Adults Are the Problem

children's day
Marian Wright Edelman writes at the Children’s Defense Fund:

It is time for adults of every race and income group to break our silence about the pervasive breakdown of moral, family, and community values, to place our children first in our lives, and to struggle to model the behavior we want our children to learn. School children don’t need one more “Officer Slam” as some students referred to the White South Carolina school resource officer who this week shamed the nation with his violent ejection of a 16-year-old Black female student from her classroom for a nonviolent offense. A very welcome counter narrative took place when a White female police officer in Washington, D.C. after diffusing a potentially volatile conflict between two groups of Black teens, then charmed with a “dance off” a defiant teen-age girl who had refused to leave.

Any parent who has gone through the challenges of adolescence could only admire the quick thinking and agile footwork of the D.C. police officer. The last thing children need is violent assaults in schools which ought to be safe havens, and a suspension, expulsion and arrest to blot their school records and push them closer to the prison pipeline. And the very last thing children need is out-of-control adults using violence as a way of resolving differences.

I am often asked what’s wrong with our children and I almost always answer, adults are what’s wrong. We tell our children to control themselves while slapping and spanking and treating them violently in our homes, child care centers, schools, detention facilities and prisons. Adults tell children to be honest while lying and cheating and not to be violent while marketing and glorifying violence.

I urge every parent, adult, educator, faith and public leader to conduct a personal audit to determine whether we are contributing to the crisis our children face or to the solutions they urgently need. And if we are not a part of the solution, we are a part of the problem and need to do better.

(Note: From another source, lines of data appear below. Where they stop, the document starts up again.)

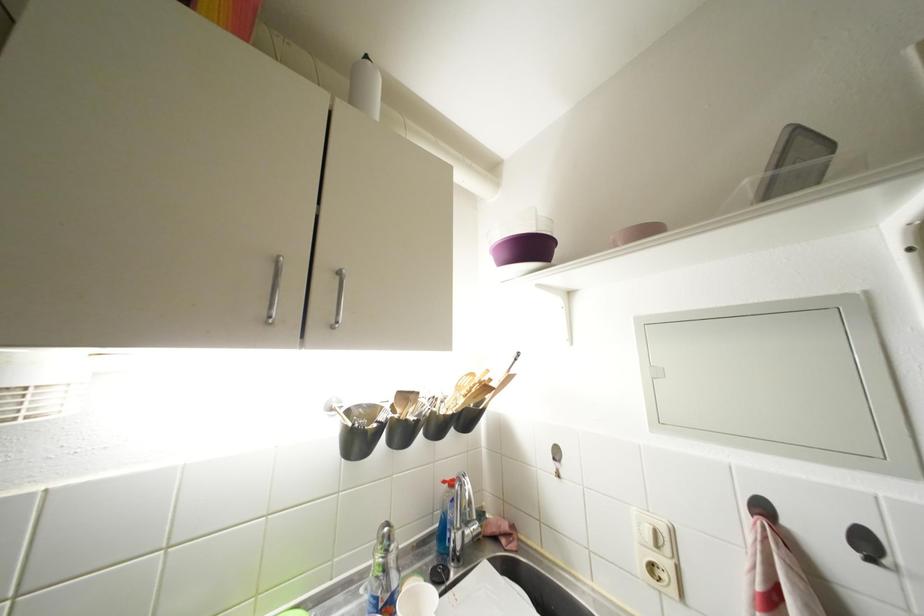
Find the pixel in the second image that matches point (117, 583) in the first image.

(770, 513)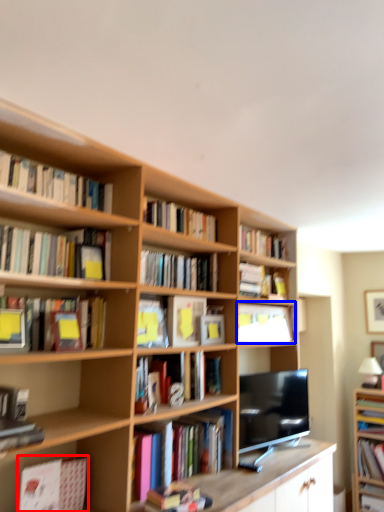
Question: Which object is further to the camera taking this photo, book (highlighted by a red box) or book (highlighted by a blue box)?

Choices:
 (A) book
 (B) book

Answer: (B)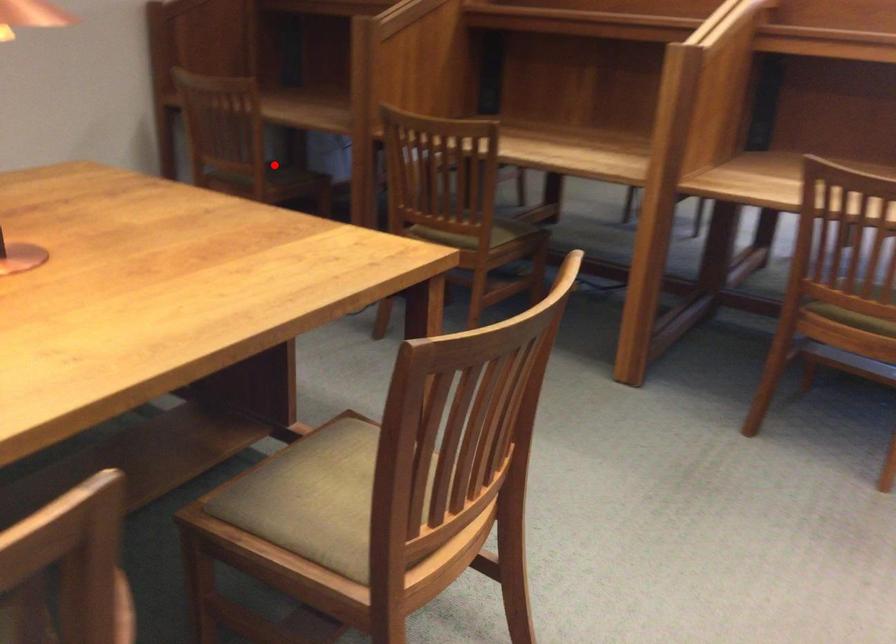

Our children don’t need or expect us to be perfect. They do need and expect us to be honest, to admit and correct our mistakes, and to share our struggles about the meanings and responsibilities of faith, parenthood, citizenship, and life. Before we can pull up the moral weeds of violence, materialism, and greed in our society that are strangling so many of our young, we must pull up the moral weeds in our own backyards and educational institutions. So many children are confused about what is right and wrong because so many adults talk right and do wrong in our personal, professional, and public lives.